**Dataset records**
· · · ·
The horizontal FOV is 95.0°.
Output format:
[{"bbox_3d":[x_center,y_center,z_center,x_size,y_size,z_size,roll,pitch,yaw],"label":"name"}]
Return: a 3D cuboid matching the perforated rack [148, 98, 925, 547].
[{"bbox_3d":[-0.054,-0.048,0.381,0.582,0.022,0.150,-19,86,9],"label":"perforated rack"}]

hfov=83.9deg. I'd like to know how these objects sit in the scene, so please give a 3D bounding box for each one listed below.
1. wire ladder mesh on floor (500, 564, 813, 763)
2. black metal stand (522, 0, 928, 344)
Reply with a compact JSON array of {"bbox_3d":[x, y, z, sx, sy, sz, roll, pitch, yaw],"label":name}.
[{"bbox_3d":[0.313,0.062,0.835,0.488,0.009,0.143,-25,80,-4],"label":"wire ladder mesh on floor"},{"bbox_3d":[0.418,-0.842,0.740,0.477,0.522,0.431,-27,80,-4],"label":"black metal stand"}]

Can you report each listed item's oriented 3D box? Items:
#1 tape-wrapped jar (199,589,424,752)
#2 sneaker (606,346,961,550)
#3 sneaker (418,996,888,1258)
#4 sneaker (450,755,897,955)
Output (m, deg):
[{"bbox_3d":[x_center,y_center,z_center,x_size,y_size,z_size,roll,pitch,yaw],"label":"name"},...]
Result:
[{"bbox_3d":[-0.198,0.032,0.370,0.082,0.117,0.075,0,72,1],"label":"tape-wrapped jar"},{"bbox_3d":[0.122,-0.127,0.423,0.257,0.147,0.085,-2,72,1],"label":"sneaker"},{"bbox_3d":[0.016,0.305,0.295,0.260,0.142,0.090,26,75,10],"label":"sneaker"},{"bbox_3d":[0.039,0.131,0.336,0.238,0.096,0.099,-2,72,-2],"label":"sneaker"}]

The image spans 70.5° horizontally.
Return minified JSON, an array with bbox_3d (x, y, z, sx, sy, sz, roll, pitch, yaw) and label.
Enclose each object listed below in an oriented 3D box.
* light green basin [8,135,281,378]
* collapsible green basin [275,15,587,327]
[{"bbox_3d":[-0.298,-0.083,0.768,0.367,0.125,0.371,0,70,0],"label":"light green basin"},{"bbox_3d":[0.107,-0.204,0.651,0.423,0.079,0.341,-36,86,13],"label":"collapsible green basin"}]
· · · ·
**What you will do**
Take the entries above and copy them out exactly.

**Answer space**
The horizontal FOV is 95.0°.
Output format:
[{"bbox_3d":[x_center,y_center,z_center,x_size,y_size,z_size,roll,pitch,yaw],"label":"name"}]
Return: a 3D cuboid matching the perforated rack [148, 98, 925, 547].
[{"bbox_3d":[-0.054,-0.048,0.381,0.582,0.022,0.150,-19,86,9],"label":"perforated rack"}]

hfov=83.9deg. I'd like to know how these objects sit in the scene, so please give a 3D bounding box for each one listed below.
1. wire ladder mesh on floor (500, 564, 813, 763)
2. black metal stand (522, 0, 928, 344)
Reply with a compact JSON array of {"bbox_3d":[x, y, z, sx, sy, sz, roll, pitch, yaw],"label":name}.
[{"bbox_3d":[0.313,0.062,0.835,0.488,0.009,0.143,-25,80,-4],"label":"wire ladder mesh on floor"},{"bbox_3d":[0.418,-0.842,0.740,0.477,0.522,0.431,-27,80,-4],"label":"black metal stand"}]

Can you report each listed item's oriented 3D box? Items:
#1 tape-wrapped jar (199,589,424,752)
#2 sneaker (606,346,961,550)
#3 sneaker (418,996,888,1258)
#4 sneaker (450,755,897,955)
Output (m, deg):
[{"bbox_3d":[x_center,y_center,z_center,x_size,y_size,z_size,roll,pitch,yaw],"label":"name"},...]
Result:
[{"bbox_3d":[-0.198,0.032,0.370,0.082,0.117,0.075,0,72,1],"label":"tape-wrapped jar"},{"bbox_3d":[0.122,-0.127,0.423,0.257,0.147,0.085,-2,72,1],"label":"sneaker"},{"bbox_3d":[0.016,0.305,0.295,0.260,0.142,0.090,26,75,10],"label":"sneaker"},{"bbox_3d":[0.039,0.131,0.336,0.238,0.096,0.099,-2,72,-2],"label":"sneaker"}]

The image spans 70.5° horizontally.
Return minified JSON, an array with bbox_3d (x, y, z, sx, sy, sz, roll, pitch, yaw) and label.
Enclose each object listed below in an oriented 3D box.
* light green basin [8,135,281,378]
* collapsible green basin [275,15,587,327]
[{"bbox_3d":[-0.298,-0.083,0.768,0.367,0.125,0.371,0,70,0],"label":"light green basin"},{"bbox_3d":[0.107,-0.204,0.651,0.423,0.079,0.341,-36,86,13],"label":"collapsible green basin"}]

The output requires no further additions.